A 1983 plaintiff stated a claim for excessive and unnecessary use of a prisoner restraint chair when he was in juvenile detention. Blackmon v. Sutton, 734 F.3d 1237 (10th Cir. 2013):

Weeks before eleven-year-old, 4’11,” 96-pound Brandon Blackmon arrived at the juvenile detention center in Sedgwick, Kansas, officials there made a new purchase: the Pro-Straint Restraining Chair, Violent Prisoner Chair Model RC-1200LX. The chair bore wrist, waist, chest, and ankle restraints all. In the months that followed, the staff made liberal use of their new acquisition on the center’s youngest and smallest charge. Sometimes in a legitimate effort to thwart his attempts at suicide and self-harm. But sometimes, it seems, only to punish him. And that’s the nub of this lawsuit.

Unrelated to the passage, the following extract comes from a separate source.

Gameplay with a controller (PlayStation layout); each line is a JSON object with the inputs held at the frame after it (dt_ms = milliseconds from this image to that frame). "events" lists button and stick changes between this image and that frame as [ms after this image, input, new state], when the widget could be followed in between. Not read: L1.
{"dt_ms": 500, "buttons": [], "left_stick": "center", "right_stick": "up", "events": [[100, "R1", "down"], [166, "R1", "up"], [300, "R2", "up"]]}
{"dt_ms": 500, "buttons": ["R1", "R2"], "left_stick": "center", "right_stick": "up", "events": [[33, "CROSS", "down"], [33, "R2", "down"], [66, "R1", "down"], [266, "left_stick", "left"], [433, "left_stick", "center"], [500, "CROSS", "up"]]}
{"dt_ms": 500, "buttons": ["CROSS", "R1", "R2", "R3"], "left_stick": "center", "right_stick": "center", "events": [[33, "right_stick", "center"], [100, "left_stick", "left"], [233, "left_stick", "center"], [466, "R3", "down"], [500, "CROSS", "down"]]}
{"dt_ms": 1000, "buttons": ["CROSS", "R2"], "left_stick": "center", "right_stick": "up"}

Now an adult, Mr. Blackmon has brought suit under 42 U.S.C. § 1983 against various members of the juvenile detention center’s staff, alleging they violated the Fourteenth Amendment rights guaranteed to him as a pretrial detainee. His claims focus primarily on their regular resort to the Pro-Straint chair, but he also contends they used other unlawful punishments, deprived him of essential medical attention, and should have transferred him to another facility. At summary judgment in the district court the defendants claimed qualified immunity and sought dismissal as a matter of law. The district court, however, declined the request and set the case for trial. At least when the facts are viewed in the light most favorable to Mr. Blackmon, the district court explained, they suggest the defendants sometimes exceeded the scope of the qualified immunity they enjoy. In this interlocutory appeal, the defendants ask us to reverse the district court’s decision.

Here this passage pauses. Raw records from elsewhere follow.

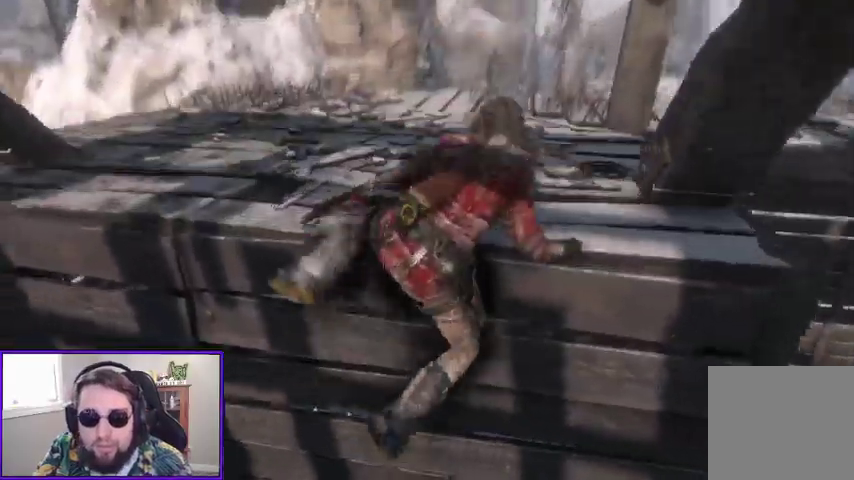
{"buttons": [], "left_stick": "up", "right_stick": "center", "events": [[133, "left_stick", "center"], [467, "left_stick", "up"]]}
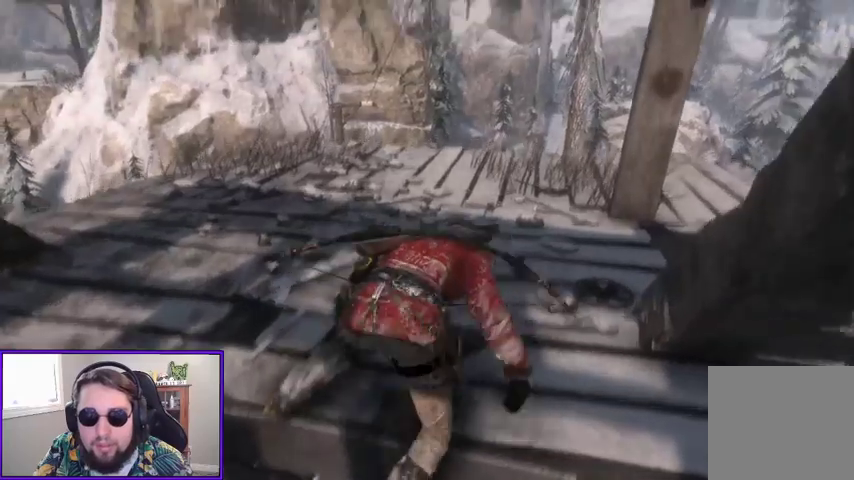
{"buttons": [], "left_stick": "up", "right_stick": "down", "events": [[400, "right_stick", "down"]]}
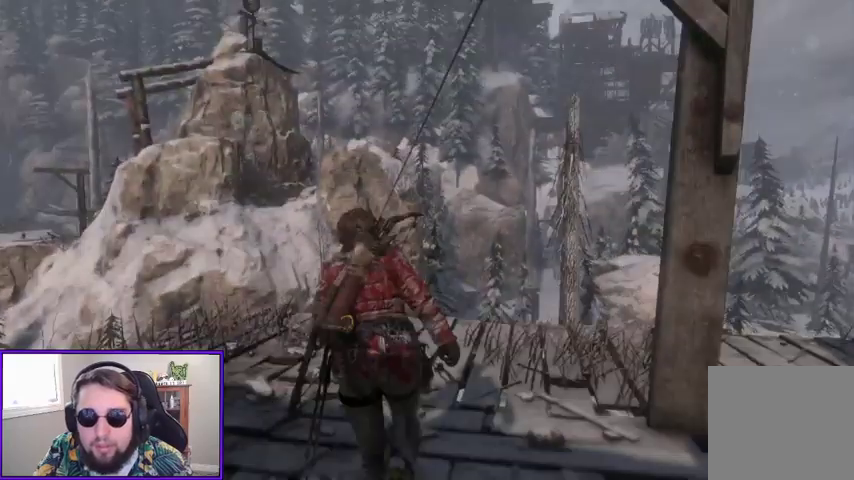
{"buttons": [], "left_stick": "up", "right_stick": "center", "events": [[300, "right_stick", "center"]]}
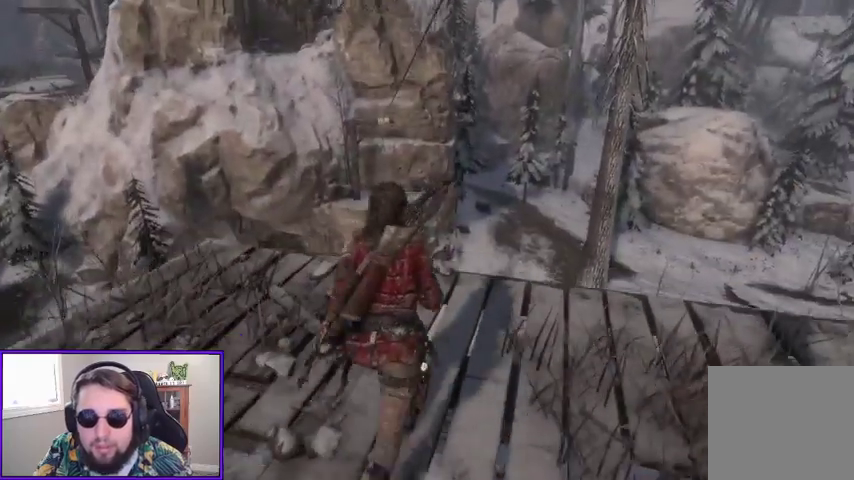
{"buttons": [], "left_stick": "center", "right_stick": "center", "events": [[233, "left_stick", "center"], [333, "SELECT", "down"], [467, "SELECT", "up"]]}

This we find we cannot do. True, qualified immunity is strong stuff: the defense shields public officials from suit as long as their conduct didn’t infringe any legal rights clearly established at the time. See Camretta v. Greene, 131 S. Ct. 2020 (2011); Kerns v. Bader, 663 F.3d 1173, 1180 (10th Cir. 2011). But even accounting for this, we find the results the district court reached correct in all but one particular.